A l'occasion d'une conférence sur les médias indépendants, l'European Lab a choisi d'inviter Franck Annese, directeur et créateur du groupe So Press, sous lequel se sont développés les magazines So Foot, So Film, Doolittle, et plus récemment Society. Portrait d'un patron décalé et faussement modeste.
Casquette vissée sur une chevelure mal coiffée, jeans tombant sur des baskets usées. Le total look de teenager. Franck Annese a 38 ans, et le franc parler de ses 20 ans. Premier magazine (Sofa) lancé en 1999 par manque de reconnaissance dans les médias culturels, le souci d'indépendance effleure très tôt le jeune diplômé de commerce. "On n'acceptait pas de levier pour nous faire dire quoi que ce soit, encore moins de la pub. Donc on avait pas d'argent, on était prétentieux. Sofa n’a jamais vraiment marché mais on s’en foutait on trouvait ça rigolo."
Histoire, humour, humain
A l'heure où les serveurs web tournent plus que les imprimeurs (le sien a d'ailleurs fait faillite), Franck Annese et sa "meute" donnent de l'espoir à la presse écrite. Lancé en mars 2015, le dernier magazine accouché par So Press est un quinzomadaire de politique et société. Quinzomadaire, format casse-gueule ? "Je pense que l'hebdo c'est démodé, c'est le truc des années 80. Nous on raconte des histoires, on ne commente pas l'actualité." Histoire, humour, humain. Par cette formule Franck Annese résume l'univers de son groupe de presse. Society, "c'est juste un magazine qui raconte le monde de notre point de vue à nous. On a jamais fait d'études de marché, on ne vise pas de public particulier, on s'en fout, on veut être lu c'est tout."
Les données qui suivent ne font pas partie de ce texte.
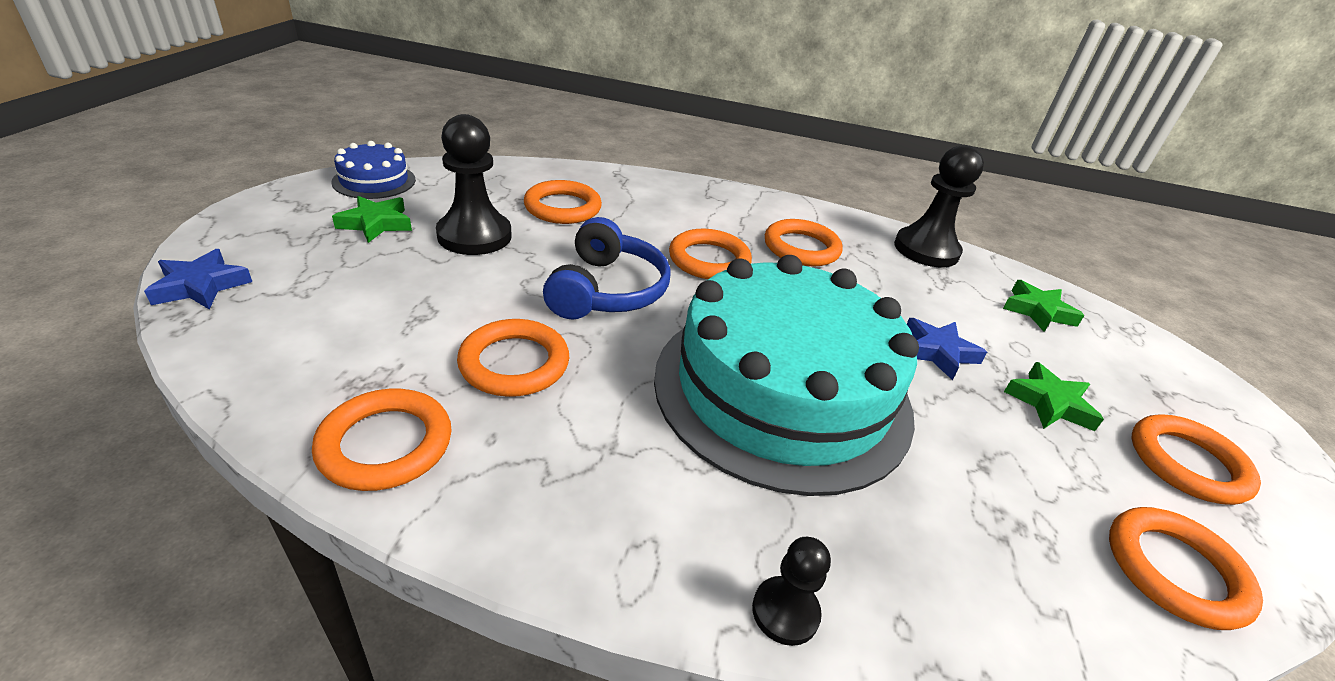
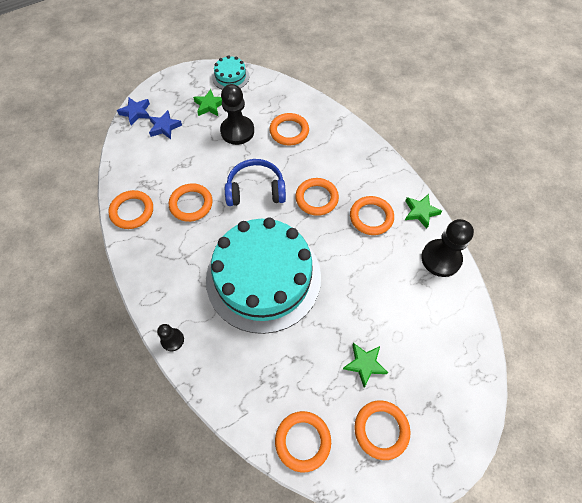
camera: 50 degrees right, 25 degrees up
(374, 181) = (230, 77): blue cake -> turquoise cake
(607, 290) = (256, 190): blue headphones -> blue headphones turned 150 degrees counterclockwise
(937, 352) = (352, 309): blue star -> blue star (164, 127)
(1038, 311) = (443, 329): green star -> green star (420, 212)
Indépendance morale et financière
Cette bande de faux hipsters a quand même décroché une interview de François Hollande pour le deuxième numéro de Society. "Sans nos précédents magazines on ne l'aurait jamais eu..." Franck Annese avoue s'être appuyé sur la notoriété de So Foot et So Film, deux mensuels lancés respectivement en 2003 et 2012. "Aucun de nos canards n'a explosé les ventes d'un coup, So Foot s'est construit petit à petit." Maintenant vendu à 50 000 exemplaires, le mensuel sportif décalé permet le financement des autres magazines. "Chaque canard finance le prochain [...] Depuis Society on a eu énormément de propositions d'investissements, mais aucune ne correspondait à nos idées. On tient à notre indépendance, on veut pas de deux millions qui viennent d'une boîte qui réduirait notre champ d'activité." Franck Annese a quand même dit oui à six actionnaires, trouvés "en envoyant des sms à [ses] potes", qui détiennent 7% du capital total.
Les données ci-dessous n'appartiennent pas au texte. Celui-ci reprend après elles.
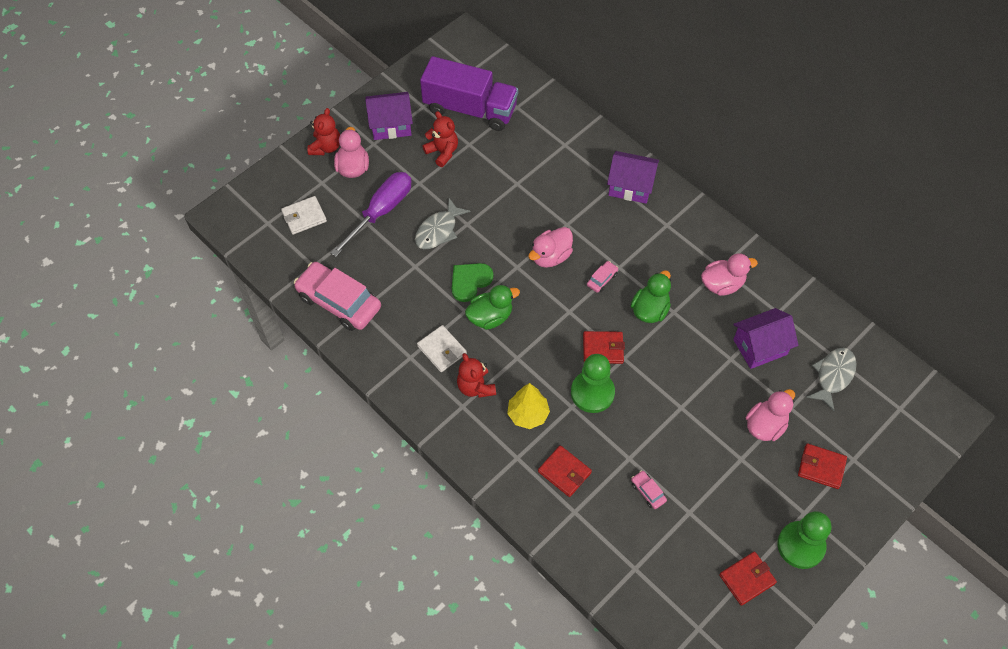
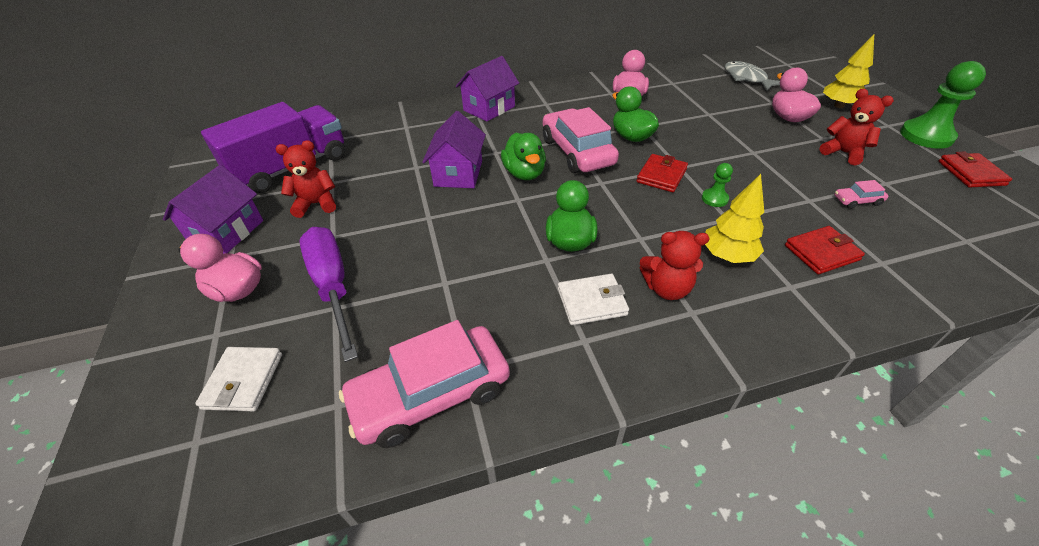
camera: 60 degrees left, 15 degrees down
(326, 147) = (170, 307): red teddy bear -> red teddy bear (843, 153)
(438, 230) = (414, 243): grey fish -> none
(470, 281) = (508, 241): green heart -> none
(550, 256) = (524, 173): pink duck -> green duck
(592, 392) = (714, 199): green pawn -> green pawn, size x0.49
(602, 279) = (577, 152): pink car -> pink car, size x2.40
(760, 347) = (703, 98): purple house -> purple house (458, 173)
(821, 467) = (839, 106): red wallet -> yellow tree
Amour, polyvalence et créativité
Avec aujourd'hui pas moins de cinq canards sous sa direction (So Foot, Doolittle, Pédale!, So Film, Society, et bientôt Tampon), Franck Annese ne se contente pas d'être un patron de presse : il monte en 2006 la société de production So Film, le label musical Vietnam en 2012. Touche-à-tout, avide d'idées et de partage, il insiste sur l'aspect familial de ses démarches créatives : "Ma femme est réalisatrice, mon frère décorateur, j'ai un pote qui gère le web, très bien faisons quelque chose avec ça ! Je n'aime pas l'idée d'un magazine à 3 ou 4. J'aime l'idée de la bande de potes. On a moins de moyens que les autres mais c'est un choix. On a pas fait So Press pour gagner de l'argent de toute façon. On priviliégie l'humain, c'est une force pour la créativité." Cet agrégat de compétences et d'envies fait la force de So Press.
Pour ce qui est du risque d'effondrement de son empire médiatique, Franck Annese a l'air de vouloir prendre le risque. Conscient qu'il a une équipe à faire vivre, le poids des responsabilités ne peut plus être ignoré par ce directeur qui s'admet "prétentieux", mais la cour des grands - médias- ne lui est pour l'instant pas hostile.